Source data
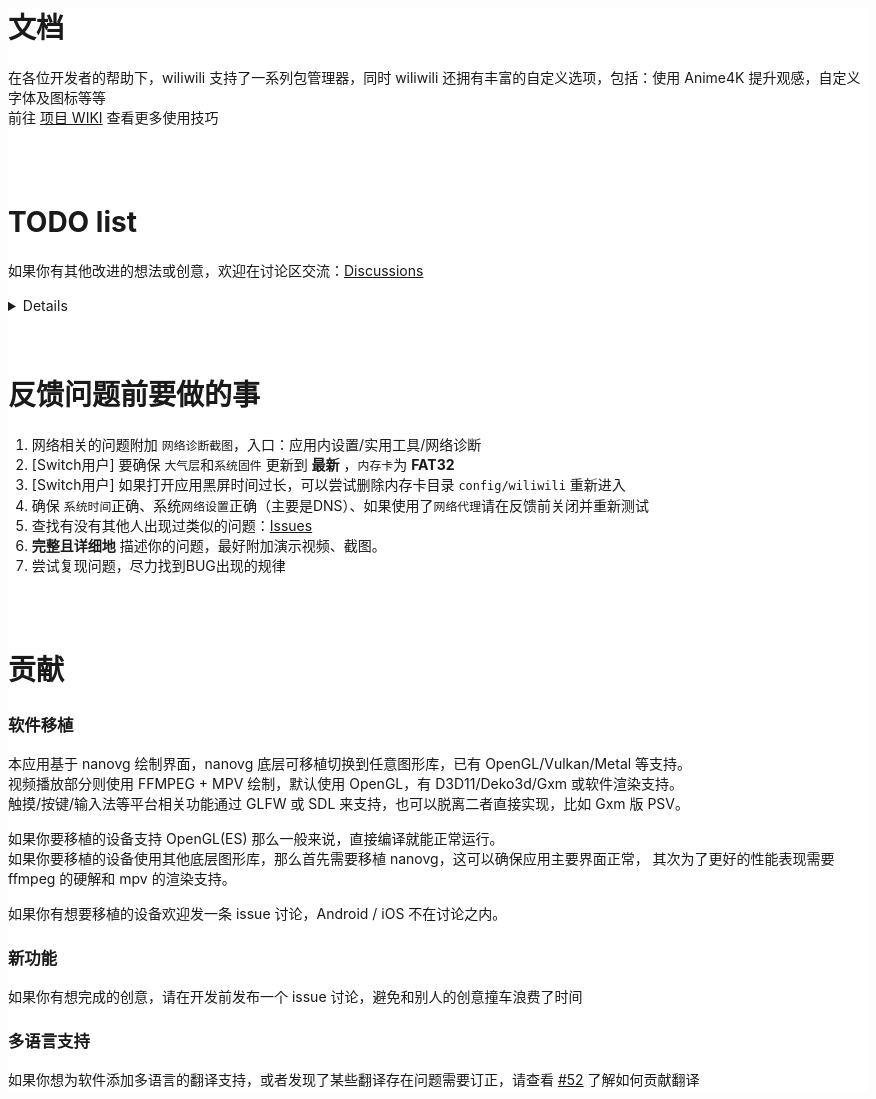 # 文档

在各位开发者的帮助下，wiliwili 支持了一系列包管理器，同时 wiliwili 还拥有丰富的自定义选项，包括：使用 Anime4K
提升观感，自定义字体及图标等等  
前往 [项目 WIKI](https://github.com/xfangfang/wiliwili/wiki) 查看更多使用技巧

<br>

# TODO list

如果你有其他改进的想法或创意，欢迎在讨论区交流：[Discussions](https://github.com/xfangfang/wiliwili/discussions/categories/ideas)

<details></details>

<br>

# 反馈问题前要做的事

1. 网络相关的问题附加 `网络诊断截图`，入口：应用内设置/实用工具/网络诊断
2. [Switch用户] 要确保 `大气层`和`系统固件` 更新到 **最新** ，`内存卡`为 **FAT32**
3. [Switch用户] 如果打开应用黑屏时间过长，可以尝试删除内存卡目录 `config/wiliwili` 重新进入
4. 确保 `系统时间`正确、系统`网络设置`正确（主要是DNS）、如果使用了`网络代理`请在反馈前关闭并重新测试
5. 查找有没有其他人出现过类似的问题：[Issues](https://github.com/xfangfang/wiliwili/issues?q=is%3Aissue)
6. **完整且详细地** 描述你的问题，最好附加演示视频、截图。
7. 尝试复现问题，尽力找到BUG出现的规律

<br>

# 贡献

### 软件移植

本应用基于 nanovg 绘制界面，nanovg 底层可移植切换到任意图形库，已有 OpenGL/Vulkan/Metal 等支持。   
视频播放部分则使用 FFMPEG + MPV 绘制，默认使用 OpenGL，有 D3D11/Deko3d/Gxm 或软件渲染支持。  
触摸/按键/输入法等平台相关功能通过 GLFW 或 SDL 来支持，也可以脱离二者直接实现，比如 Gxm 版 PSV。

如果你要移植的设备支持 OpenGL(ES) 那么一般来说，直接编译就能正常运行。  
如果你要移植的设备使用其他底层图形库，那么首先需要移植 nanovg，这可以确保应用主要界面正常，
其次为了更好的性能表现需要 ffmpeg 的硬解和 mpv 的渲染支持。  

如果你有想要移植的设备欢迎发一条 issue 讨论，Android / iOS 不在讨论之内。

### 新功能

如果你有想完成的创意，请在开发前发布一个 issue 讨论，避免和别人的创意撞车浪费了时间

### 多语言支持

如果你想为软件添加多语言的翻译支持，或者发现了某些翻译存在问题需要订正，请查看 [#52](https://github.com/xfangfang/wiliwili/issues/52)
了解如何贡献翻译
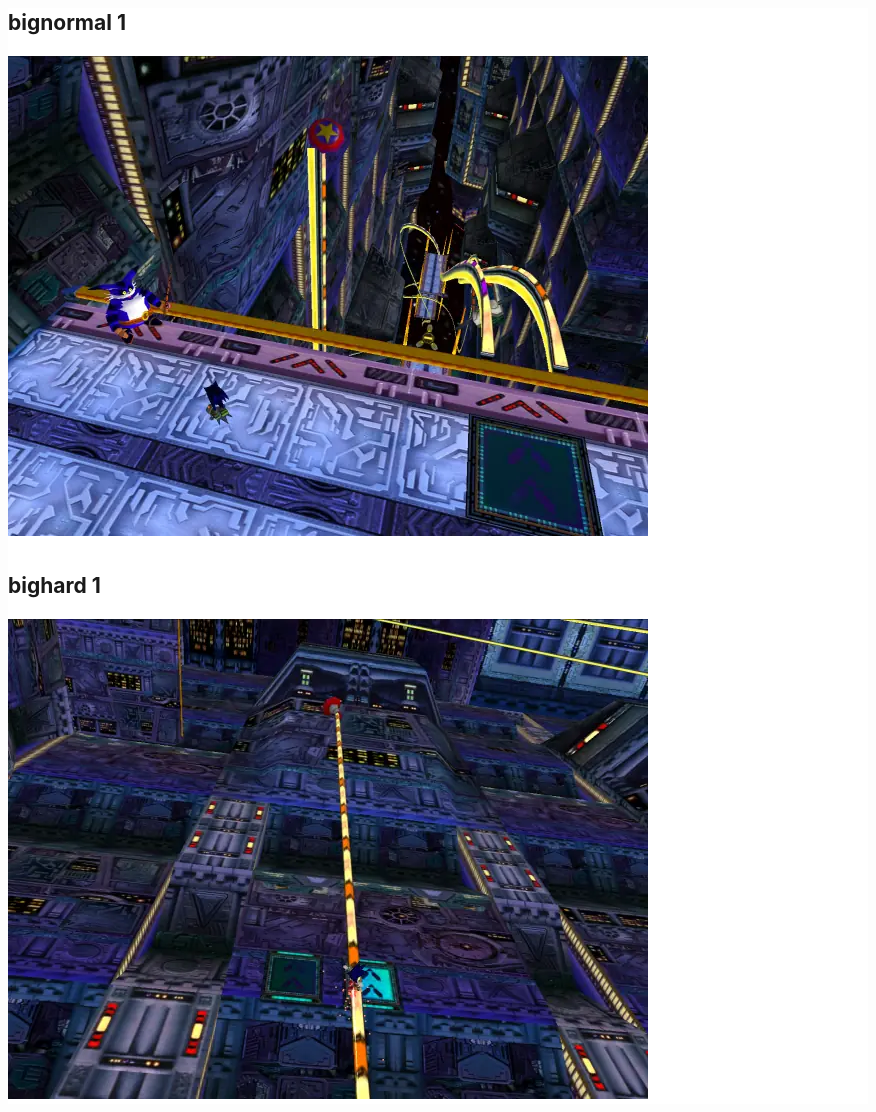 ## bignormal 1
![](./FinalRush/FinalRush-bignormal-1-1.webp)

## bighard 1
![](./FinalRush/FinalRush-bighard-1-1.webp)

## To-do item
Without the pictures, copy out all the records above exactly.

## Response box
 # 文档

在各位开发者的帮助下，wiliwili 支持了一系列包管理器，同时 wiliwili 还拥有丰富的自定义选项，包括：使用 Anime4K
提升观感，自定义字体及图标等等  
前往 [项目 WIKI](https://github.com/xfangfang/wiliwili/wiki) 查看更多使用技巧

<br>

# TODO list

如果你有其他改进的想法或创意，欢迎在讨论区交流：[Discussions](https://github.com/xfangfang/wiliwili/discussions/categories/ideas)

<details></details>

<br>

# 反馈问题前要做的事

1. 网络相关的问题附加 `网络诊断截图`，入口：应用内设置/实用工具/网络诊断
2. [Switch用户] 要确保 `大气层`和`系统固件` 更新到 **最新** ，`内存卡`为 **FAT32**
3. [Switch用户] 如果打开应用黑屏时间过长，可以尝试删除内存卡目录 `config/wiliwili` 重新进入
4. 确保 `系统时间`正确、系统`网络设置`正确（主要是DNS）、如果使用了`网络代理`请在反馈前关闭并重新测试
5. 查找有没有其他人出现过类似的问题：[Issues](https://github.com/xfangfang/wiliwili/issues?q=is%3Aissue)
6. **完整且详细地** 描述你的问题，最好附加演示视频、截图。
7. 尝试复现问题，尽力找到BUG出现的规律

<br>

# 贡献

### 软件移植

本应用基于 nanovg 绘制界面，nanovg 底层可移植切换到任意图形库，已有 OpenGL/Vulkan/Metal 等支持。   
视频播放部分则使用 FFMPEG + MPV 绘制，默认使用 OpenGL，有 D3D11/Deko3d/Gxm 或软件渲染支持。  
触摸/按键/输入法等平台相关功能通过 GLFW 或 SDL 来支持，也可以脱离二者直接实现，比如 Gxm 版 PSV。

如果你要移植的设备支持 OpenGL(ES) 那么一般来说，直接编译就能正常运行。  
如果你要移植的设备使用其他底层图形库，那么首先需要移植 nanovg，这可以确保应用主要界面正常，
其次为了更好的性能表现需要 ffmpeg 的硬解和 mpv 的渲染支持。  

如果你有想要移植的设备欢迎发一条 issue 讨论，Android / iOS 不在讨论之内。

### 新功能

如果你有想完成的创意，请在开发前发布一个 issue 讨论，避免和别人的创意撞车浪费了时间

### 多语言支持

如果你想为软件添加多语言的翻译支持，或者发现了某些翻译存在问题需要订正，请查看 [#52](https://github.com/xfangfang/wiliwili/issues/52)
了解如何贡献翻译
 ## bignormal 1
![](./FinalRush/FinalRush-bignormal-1-1.webp)

## bighard 1
![](./FinalRush/FinalRush-bighard-1-1.webp)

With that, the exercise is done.